Although each state varies in its reasoning, nearly every bulletin relies on state laws on unfair trade practices, sex or gender identity nondiscrimination, or mental health parity as a basis for prohibiting transgender exclusions. Some, but not all, also reference federal law, including Section 1557 of the Affordable Care Act; the essential health benefit nondiscrimination protections; and the Mental Health Parity and Addiction Equity Act.
There is significant momentum to address transgender exclusions—the guidance from Delaware was issued last week following a recent Michigan bulletin on form review requirements—and state guidance is particularly timely ahead of 2017 filing deadlines and full implementation of Section 1557 of the Affordable Care Act. State regulators are also addressing transgender exclusions via form filing guidance, form review checklists, and insurer attestations.
Transgender exclusions discriminate by arbitrarily singling out the transgender population for categorical denials of coverage for benefits otherwise provided to non-transgender people. Like anyone, transgender people need preventive care to stay healthy and acute care when they become sick. Some may also need medical treatment to physically transition from the sex they were assigned at birth (the gender on their original birth certificate) to the gender with which they identify. This care is frequently referred to as “transition-related care” and may include mental health counseling, hormone therapy, and surgeries.
Expert medical organizations—including the American Medical Association and the American Psychological Association, among many others—agree that transition-related care is medically necessary for transgender people. And gender dysphoria (the medical diagnosis that is frequently used to describe a transgender identity) is explicitly described in the American Psychiatric Association’s Fifth Edition of the Diagnostic and Statistical Manual of Mental Disorders, known as the DSM-5.
Unfortunately, many plans continue to use categorical benefit exclusions that deny coverage for any service relating to gender transition. Insurers have invoked these exclusions to, for instance, deny coverage to transgender individuals for a wide range of basic health care services, including setting a broken arm and providing preventive screenings that are traditionally considered to be gender-specific (such as prostate exams or mammograms). These denials occur even though these services are not unique to transgender individuals and are routinely covered for non-transgender people on the same plan.
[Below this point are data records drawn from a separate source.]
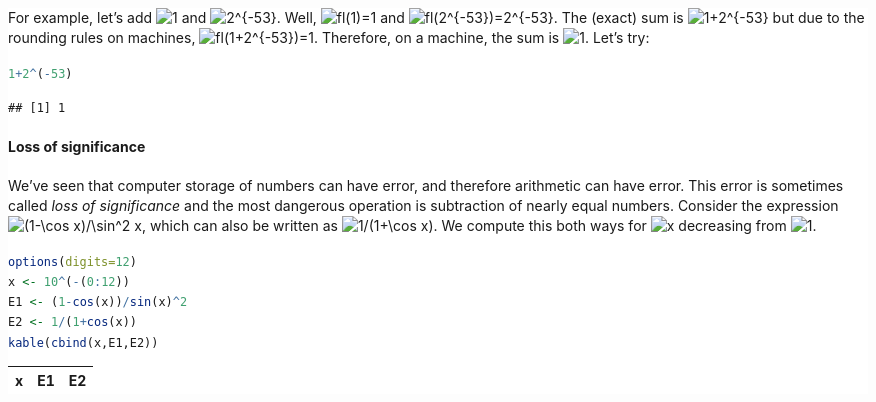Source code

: For example, let’s add
![1](https://latex.codecogs.com/png.image?%5Cdpi%7B110%7D&space;%5Cbg_white&space;1 "1")
and
![2^{-53}](https://latex.codecogs.com/png.image?%5Cdpi%7B110%7D&space;%5Cbg_white&space;2%5E%7B-53%7D "2^{-53}").
Well,
![fl(1)=1](https://latex.codecogs.com/png.image?%5Cdpi%7B110%7D&space;%5Cbg_white&space;fl%281%29%3D1 "fl(1)=1")
and
![fl(2^{-53})=2^{-53}](https://latex.codecogs.com/png.image?%5Cdpi%7B110%7D&space;%5Cbg_white&space;fl%282%5E%7B-53%7D%29%3D2%5E%7B-53%7D "fl(2^{-53})=2^{-53}").
The (exact) sum is
![1+2^{-53}](https://latex.codecogs.com/png.image?%5Cdpi%7B110%7D&space;%5Cbg_white&space;1%2B2%5E%7B-53%7D "1+2^{-53}")
but due to the rounding rules on machines,
![fl(1+2^{-53})=1](https://latex.codecogs.com/png.image?%5Cdpi%7B110%7D&space;%5Cbg_white&space;fl%281%2B2%5E%7B-53%7D%29%3D1 "fl(1+2^{-53})=1").
Therefore, on a machine, the sum is
![1](https://latex.codecogs.com/png.image?%5Cdpi%7B110%7D&space;%5Cbg_white&space;1 "1").
Let’s try:

``` r
1+2^(-53)
```

    ## [1] 1

#### Loss of significance

We’ve seen that computer storage of numbers can have error, and
therefore arithmetic can have error. This error is sometimes called
*loss of significance* and the most dangerous operation is subtraction
of nearly equal numbers. Consider the expression
![(1-\\cos x)/\\sin^2 x](https://latex.codecogs.com/png.image?%5Cdpi%7B110%7D&space;%5Cbg_white&space;%281-%5Ccos%20x%29%2F%5Csin%5E2%20x "(1-\cos x)/\sin^2 x"),
which can also be written as
![1/(1+\\cos x)](https://latex.codecogs.com/png.image?%5Cdpi%7B110%7D&space;%5Cbg_white&space;1%2F%281%2B%5Ccos%20x%29 "1/(1+\cos x)").
We compute this both ways for
![x](https://latex.codecogs.com/png.image?%5Cdpi%7B110%7D&space;%5Cbg_white&space;x "x")
decreasing from
![1](https://latex.codecogs.com/png.image?%5Cdpi%7B110%7D&space;%5Cbg_white&space;1 "1").

``` r
options(digits=12)
x <- 10^(-(0:12))
E1 <- (1-cos(x))/sin(x)^2
E2 <- 1/(1+cos(x))
kable(cbind(x,E1,E2))
```

<table>
<thead>
<tr>
<th style="text-align:right;">
x
</th>
<th style="text-align:right;">
E1
</th>
<th style="text-align:right;">
E2
</th>
</tr>
</thead>
<tbody>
Transgender exclusions are still common in state-regulated plans: they were included in the 2017 essential health benefits base-benchmark plans in 43 states and can be found in all markets in many states. These exclusions persist even though all major insurers have designed products that do not contain transgender exclusions to accommodate private sector demand for inclusive coverage.
At the same time, the removal of transgender exclusions does not impose significant costs. This is because the transgender population is relatively small—there are an estimated 700,000 transgender people in the United States—and because cost and utilization is low. Indeed, actuarial projections frequently adopt inaccurate assumptions about the cost and utilization of transition-related care.
The City of San Francisco, for example, dramatically overestimated the cost of removing transgender exclusions from its employee health plan. The City initially imposed a small rider that resulted in a substantial surplus after the city collected $5.6 million and paid out only $386,417 on 37 claims from 2001 to 2006. The city dropped the rider in 2006 and has since covered transition-related care as part of its core benefit package.
The California Department of Insurance similarly compared the costs and benefits of California’s law that prohibited insurance discrimination against transgender people. The Department found an “immaterial” impact on premium costs, and “the benefits of eliminating discrimination far exceed the insignificant costs” because of improved health outcomes for transgender people. Other studies have similarly found the removal of transgender exclusions to be highly cost-effective with low utilization but significant benefits for enrollees and plans.
Despite the long history of insurance discrimination against transgender people, there is growing federal, state, and private sector momentum to remove discriminatory transgender exclusions. State regulators should consider joining these 15 states and DC in taking action to ban transgender exclusions from state-regulated coverage.